The Curmudgeon

YOU'LL COME FOR THE CURSES. YOU'LL STAY FOR THE MUDGEONRY.

Monday, December 19, 2011

Nick Clegg Promises

Just on the off-chance that anyone's still listening out there, Wee Nicky's latest appeal for re-admission to the human race includes a promise to reform the House of Lords, thus signalling that yet another plank of Deputy Conservative policy is to be torn up and fed to the worms. Wee Nicky's rhetoric was a disturbing mix of Hollywood slang and Brownite deadwood: "if you want change stuff, you sometimes have to take a risk and push stuff that might not be instantly popular," he proclaimed, like an expendable black character busy cutting cocaine with washing-up powder. "My kind of society is an open society and challenge vested interests whether they are in the media, the banking system or the political system," he proclaimed later on, apparently for the benefit of those who even now remain sceptical about the advantages of cuddling up to Lord Ashcroft's party. "It means social mobility and how we reorientate government policy to achieve the potential of young kids who are otherwise condemned by the circumstances of society," he proclaimed in addition, to clarify why he signed up to closing all those youth facilities and continuing child detention. Wee Nicky also criticised Labour for its lack of principle or consistency, which shows that the Brussels fiasco has not lessened his comic touch.

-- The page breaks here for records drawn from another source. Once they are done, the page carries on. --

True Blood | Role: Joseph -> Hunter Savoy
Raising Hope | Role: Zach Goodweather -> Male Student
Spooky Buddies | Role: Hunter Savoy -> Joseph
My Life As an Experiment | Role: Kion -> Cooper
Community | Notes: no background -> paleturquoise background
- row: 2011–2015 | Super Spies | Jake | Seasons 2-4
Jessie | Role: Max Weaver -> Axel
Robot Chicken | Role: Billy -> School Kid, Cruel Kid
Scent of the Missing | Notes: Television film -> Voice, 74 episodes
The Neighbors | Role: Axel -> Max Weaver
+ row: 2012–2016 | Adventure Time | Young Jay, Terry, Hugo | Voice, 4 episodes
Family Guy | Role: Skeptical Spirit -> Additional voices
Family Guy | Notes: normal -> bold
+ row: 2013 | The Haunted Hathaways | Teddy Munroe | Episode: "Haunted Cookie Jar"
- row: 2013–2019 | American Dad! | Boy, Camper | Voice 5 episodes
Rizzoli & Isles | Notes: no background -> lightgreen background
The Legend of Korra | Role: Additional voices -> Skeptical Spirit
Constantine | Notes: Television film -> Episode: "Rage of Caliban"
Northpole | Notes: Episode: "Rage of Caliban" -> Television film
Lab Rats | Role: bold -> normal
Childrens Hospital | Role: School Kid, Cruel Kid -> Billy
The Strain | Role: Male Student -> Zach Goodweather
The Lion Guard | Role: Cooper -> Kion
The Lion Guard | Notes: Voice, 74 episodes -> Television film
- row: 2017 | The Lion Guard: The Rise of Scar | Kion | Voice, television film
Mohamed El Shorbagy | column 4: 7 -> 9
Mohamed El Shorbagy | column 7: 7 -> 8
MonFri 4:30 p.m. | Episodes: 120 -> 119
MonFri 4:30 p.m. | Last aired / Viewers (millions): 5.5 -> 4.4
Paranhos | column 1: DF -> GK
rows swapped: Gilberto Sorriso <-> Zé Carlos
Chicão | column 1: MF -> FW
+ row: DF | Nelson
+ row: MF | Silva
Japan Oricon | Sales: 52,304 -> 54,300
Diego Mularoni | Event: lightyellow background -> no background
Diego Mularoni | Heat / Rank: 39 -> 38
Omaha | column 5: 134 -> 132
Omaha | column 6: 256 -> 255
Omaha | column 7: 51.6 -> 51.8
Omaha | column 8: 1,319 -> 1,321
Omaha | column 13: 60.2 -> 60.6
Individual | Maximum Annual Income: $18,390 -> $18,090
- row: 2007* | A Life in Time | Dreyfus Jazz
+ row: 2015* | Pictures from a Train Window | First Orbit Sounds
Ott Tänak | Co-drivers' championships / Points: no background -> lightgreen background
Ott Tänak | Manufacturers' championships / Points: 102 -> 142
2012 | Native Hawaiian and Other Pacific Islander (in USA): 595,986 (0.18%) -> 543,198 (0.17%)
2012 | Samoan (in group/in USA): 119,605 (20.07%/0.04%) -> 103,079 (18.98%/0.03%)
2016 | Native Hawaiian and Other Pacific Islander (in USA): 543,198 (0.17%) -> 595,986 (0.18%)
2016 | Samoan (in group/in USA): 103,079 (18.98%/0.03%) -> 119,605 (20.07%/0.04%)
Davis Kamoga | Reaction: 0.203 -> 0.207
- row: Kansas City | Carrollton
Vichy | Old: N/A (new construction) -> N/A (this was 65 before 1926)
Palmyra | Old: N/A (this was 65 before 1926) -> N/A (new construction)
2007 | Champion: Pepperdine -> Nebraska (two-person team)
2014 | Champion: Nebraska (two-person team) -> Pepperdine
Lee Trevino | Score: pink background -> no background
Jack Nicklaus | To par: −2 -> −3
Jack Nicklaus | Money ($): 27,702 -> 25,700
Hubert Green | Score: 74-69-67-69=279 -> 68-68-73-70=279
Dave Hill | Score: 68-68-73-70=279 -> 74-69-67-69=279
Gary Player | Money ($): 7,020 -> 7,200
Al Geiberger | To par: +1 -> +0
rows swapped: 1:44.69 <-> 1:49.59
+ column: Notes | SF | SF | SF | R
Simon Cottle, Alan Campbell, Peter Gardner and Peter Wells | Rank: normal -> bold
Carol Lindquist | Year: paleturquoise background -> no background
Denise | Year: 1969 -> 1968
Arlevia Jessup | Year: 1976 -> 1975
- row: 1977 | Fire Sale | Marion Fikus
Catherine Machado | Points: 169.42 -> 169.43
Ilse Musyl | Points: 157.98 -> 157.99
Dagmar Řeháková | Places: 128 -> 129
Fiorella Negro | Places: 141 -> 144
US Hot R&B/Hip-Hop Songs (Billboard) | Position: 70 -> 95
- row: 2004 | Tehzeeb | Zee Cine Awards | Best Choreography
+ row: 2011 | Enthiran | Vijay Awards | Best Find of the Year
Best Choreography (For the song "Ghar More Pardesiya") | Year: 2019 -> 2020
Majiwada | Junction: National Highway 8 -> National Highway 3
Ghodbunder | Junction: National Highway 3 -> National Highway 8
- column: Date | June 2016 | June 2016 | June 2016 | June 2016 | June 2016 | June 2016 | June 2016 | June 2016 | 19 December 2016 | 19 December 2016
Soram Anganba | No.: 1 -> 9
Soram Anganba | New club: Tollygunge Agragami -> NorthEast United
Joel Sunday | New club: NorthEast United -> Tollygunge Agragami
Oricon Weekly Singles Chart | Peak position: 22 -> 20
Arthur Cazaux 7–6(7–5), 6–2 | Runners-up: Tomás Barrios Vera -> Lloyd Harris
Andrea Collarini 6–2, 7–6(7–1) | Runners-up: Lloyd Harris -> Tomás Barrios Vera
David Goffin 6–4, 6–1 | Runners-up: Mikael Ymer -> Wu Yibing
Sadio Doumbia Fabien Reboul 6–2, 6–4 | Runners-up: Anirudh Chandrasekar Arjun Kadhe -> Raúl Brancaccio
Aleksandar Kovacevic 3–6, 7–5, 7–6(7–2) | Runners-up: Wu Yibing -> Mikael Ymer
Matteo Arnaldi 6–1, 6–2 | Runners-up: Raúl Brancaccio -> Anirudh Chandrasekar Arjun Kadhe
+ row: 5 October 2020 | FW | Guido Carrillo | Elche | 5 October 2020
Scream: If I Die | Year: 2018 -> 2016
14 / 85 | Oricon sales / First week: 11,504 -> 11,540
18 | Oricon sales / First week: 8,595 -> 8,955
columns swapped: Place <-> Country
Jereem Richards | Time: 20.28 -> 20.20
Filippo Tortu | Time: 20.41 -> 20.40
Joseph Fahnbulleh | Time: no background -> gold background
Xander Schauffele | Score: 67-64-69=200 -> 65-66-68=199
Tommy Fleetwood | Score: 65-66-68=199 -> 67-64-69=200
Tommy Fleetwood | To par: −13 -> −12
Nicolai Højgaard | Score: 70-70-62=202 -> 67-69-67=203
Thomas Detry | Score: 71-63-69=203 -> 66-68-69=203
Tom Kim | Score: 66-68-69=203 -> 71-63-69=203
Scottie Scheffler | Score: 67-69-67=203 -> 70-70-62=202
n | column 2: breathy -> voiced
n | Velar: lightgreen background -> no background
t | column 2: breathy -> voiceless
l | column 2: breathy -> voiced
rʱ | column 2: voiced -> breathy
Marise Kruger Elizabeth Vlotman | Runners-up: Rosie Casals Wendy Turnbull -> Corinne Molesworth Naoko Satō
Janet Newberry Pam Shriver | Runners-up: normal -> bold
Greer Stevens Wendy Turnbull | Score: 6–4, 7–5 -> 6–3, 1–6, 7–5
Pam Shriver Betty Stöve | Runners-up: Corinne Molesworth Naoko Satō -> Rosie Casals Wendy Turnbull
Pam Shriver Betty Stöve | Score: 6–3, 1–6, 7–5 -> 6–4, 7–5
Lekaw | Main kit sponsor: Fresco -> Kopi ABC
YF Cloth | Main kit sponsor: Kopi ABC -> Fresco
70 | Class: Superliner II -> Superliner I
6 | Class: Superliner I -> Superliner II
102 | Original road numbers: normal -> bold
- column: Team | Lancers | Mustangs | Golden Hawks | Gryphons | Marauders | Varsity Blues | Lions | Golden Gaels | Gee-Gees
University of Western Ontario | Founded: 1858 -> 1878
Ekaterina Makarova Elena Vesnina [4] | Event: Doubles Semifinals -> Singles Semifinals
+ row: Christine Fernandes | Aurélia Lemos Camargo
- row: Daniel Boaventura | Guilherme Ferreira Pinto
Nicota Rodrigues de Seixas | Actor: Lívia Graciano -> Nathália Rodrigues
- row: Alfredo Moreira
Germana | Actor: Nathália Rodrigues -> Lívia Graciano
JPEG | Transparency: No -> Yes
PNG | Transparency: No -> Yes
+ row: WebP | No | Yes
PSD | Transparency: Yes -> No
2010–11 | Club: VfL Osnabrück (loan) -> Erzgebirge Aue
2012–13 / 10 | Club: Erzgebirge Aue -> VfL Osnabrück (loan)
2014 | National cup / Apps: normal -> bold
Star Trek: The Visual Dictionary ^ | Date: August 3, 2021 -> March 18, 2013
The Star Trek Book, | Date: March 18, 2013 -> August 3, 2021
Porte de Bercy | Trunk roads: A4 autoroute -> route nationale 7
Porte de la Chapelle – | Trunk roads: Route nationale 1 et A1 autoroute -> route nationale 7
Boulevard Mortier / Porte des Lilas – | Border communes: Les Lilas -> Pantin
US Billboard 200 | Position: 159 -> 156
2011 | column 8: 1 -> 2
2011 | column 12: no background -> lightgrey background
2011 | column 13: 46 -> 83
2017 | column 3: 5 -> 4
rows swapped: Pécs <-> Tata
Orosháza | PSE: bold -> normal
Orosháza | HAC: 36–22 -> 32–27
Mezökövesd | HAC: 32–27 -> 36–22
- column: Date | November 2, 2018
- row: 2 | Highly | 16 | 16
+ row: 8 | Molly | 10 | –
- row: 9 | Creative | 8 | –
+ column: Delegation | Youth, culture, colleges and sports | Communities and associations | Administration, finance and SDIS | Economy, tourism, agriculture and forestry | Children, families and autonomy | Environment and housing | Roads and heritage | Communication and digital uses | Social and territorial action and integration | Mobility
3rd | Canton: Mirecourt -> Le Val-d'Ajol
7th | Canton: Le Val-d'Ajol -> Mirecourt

The Lords, it appears, is "a standing affront to everything a liberal democracy should be. It is nepotism and patronage rather than merit, it is closed rather than open. It hoards power", all of which no doubt explains why Wee Nicky thinks Lord Ashcroft's party are just the chaps to reform it. Wee Nicky mentioned the coalition agreement, which he was happy to tear up in order to grease Twizzler Lansley's anti-NHS bill through Parliament; then as now, presumably, the reason was that "if you are too purist you deliver nothing", in contrast to the spectacular successes which Wee Nicky and his chums have delivered with their bargain-basement approach.

2 Comments:

  • At 10:25 pm , Anonymous Madame X said...

    The title alone was cause enough for a spittake. Send in the clowns.

     
  • At 11:16 pm , Blogger Philip said...

    It comes to something or other when you can't tell for certain whether a statement like "My kind of society is an open society and challenge vested interests" is the result of speechwriter grammar or Grauniad editing.